IME版「松茸」は、本來Windows98對應のIMEです。一往、WindowsMeやWindowsXPでも「松茸」はインストール可能です。ただし、「松茸」そのものはWindowsXPやWindows7に正式對應してゐません。Windows7では制限つきで動作するやうですが、諸條件については状況が變化する可能性もあり、當サイトでの詳説を避けます。「契沖」公式サイトを參照して下さい。最新版「契沖」にはインストーラをWindows7對應とした「松茸」がバンドルされてゐます。
Windows版「松茸」は現在(2010年秋)、メーカである管理工学研究所で開發が打切られてゐます。シェアウェアとして發賣され、フリーウェア化された後、公開が停止されました。現状、「松茸」は申申閣發賣の「契沖」に同梱された形でのみ入手可能である模樣です。
現在、「契沖」は「今昔文字鏡」のフォントも同梱して販賣されてゐます。
「松茸」では、單語辭書と文法辭書とが分離されてゐます。「契沖」は、文法辭書自體を改變し、正假名遣での入力を可能としてゐます。その爲、「裏技」的に正かな入力を實現してゐるWXシリーズ用の正かなづかひ辭書等と違つて、よりスマートな形で「契沖」は正かな入力を實現してゐる、と言へます。
「松茸」は、取敢ずWindows9xに對應しただけのIMEであり、基本設計は1980年代當時そのまゝ、變換アルゴリズムは二世代以上前のものです。「契沖」の辭書の内容も、必ずしも充實してゐるとは言難く、必ずしも實際の文書作成で滿足出來るものであるとは言へません。
また、「松茸」本體が「現代仮名遣」で入力される事を前提に設計されてゐるらしい節があります。文法辭書の「契沖」は正假名遣に對應してゐるものの、正かなづかひで入力した時、妙に不自然な文節の切り方になる事があります。

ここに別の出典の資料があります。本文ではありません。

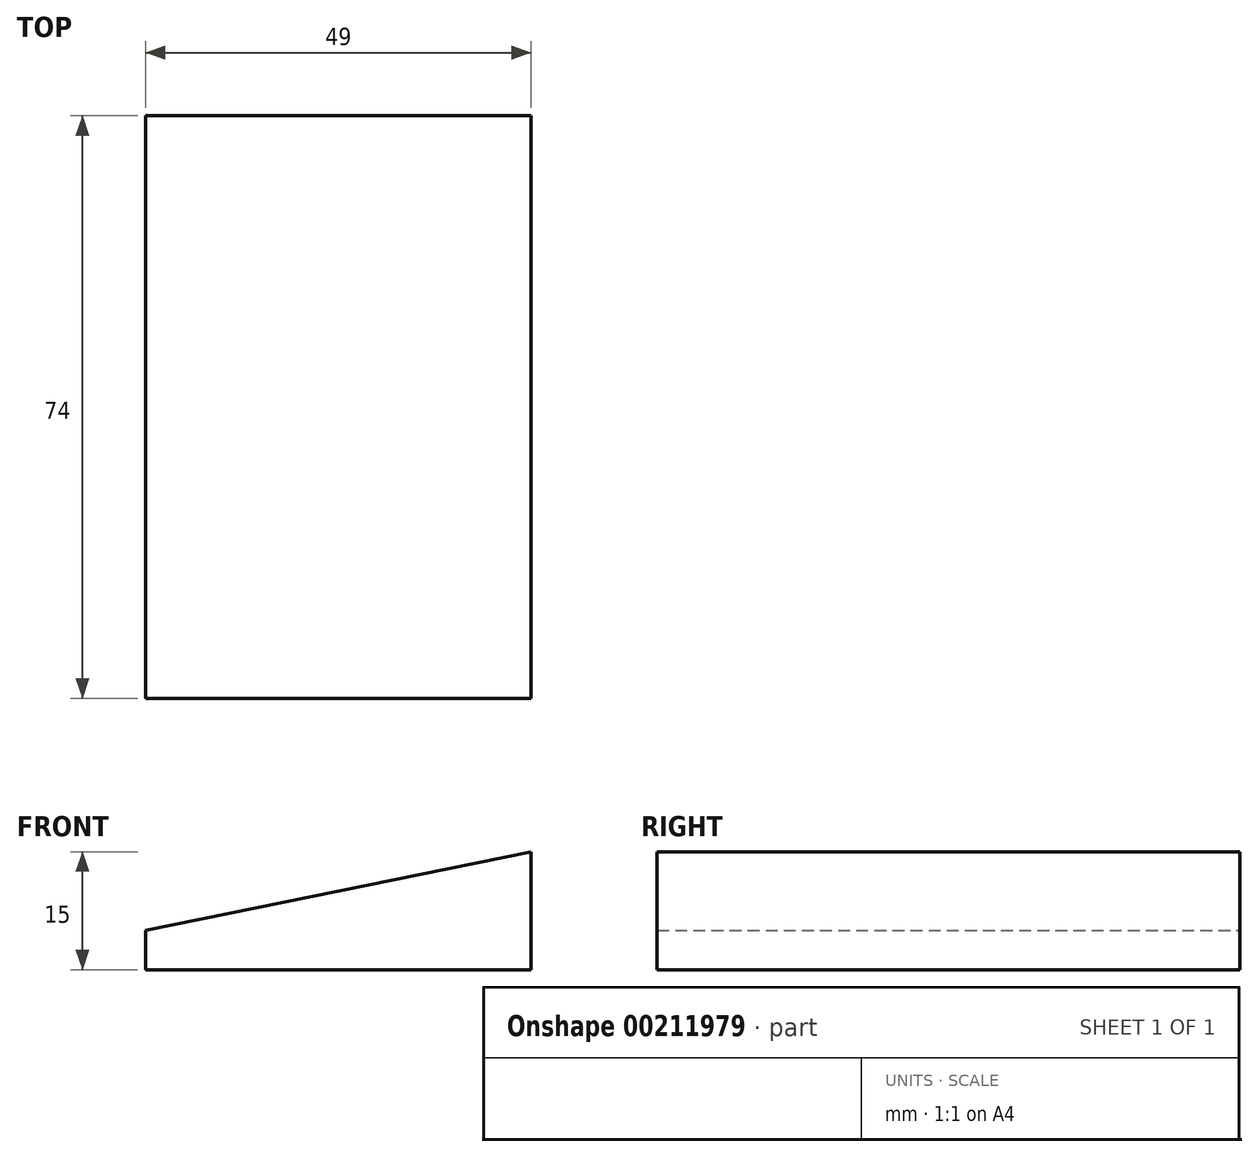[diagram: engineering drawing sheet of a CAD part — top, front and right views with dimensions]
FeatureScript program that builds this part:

「契沖」の正かなづかひ入力・變換に關する特許を申申閣は取得してゐます(「契冲」の特許書誌)。市川さんに據れば、「いふ」と入力して「言ふ」と變換出來れば特許に牴觸するとか云ふ話です。
この種の「特許」があり得るか否かは疑問です(野嵜私見)。ただ、市川さんによると、何處かの會社なり何なりが正かなづかひ入力の特許を取得し、「正かなづかひによる入力がPCで出來なくなる」事態を避ける爲の防衛的な特許である、との事。
北極三號などの正漢字正かなづかひ辭書を訴へる、と云つた妨害は行はない、と云ふ事であるやうです。
ただ、市川さん御自身は北極三號を知らなかつた樣子で、もしそんな辭書があるのならば調査しなければならないとか仰つてゐました。
ATOKが文語モードを搭載して來てゐますが、「契沖」の特許との關係が何うであるのかは不明です。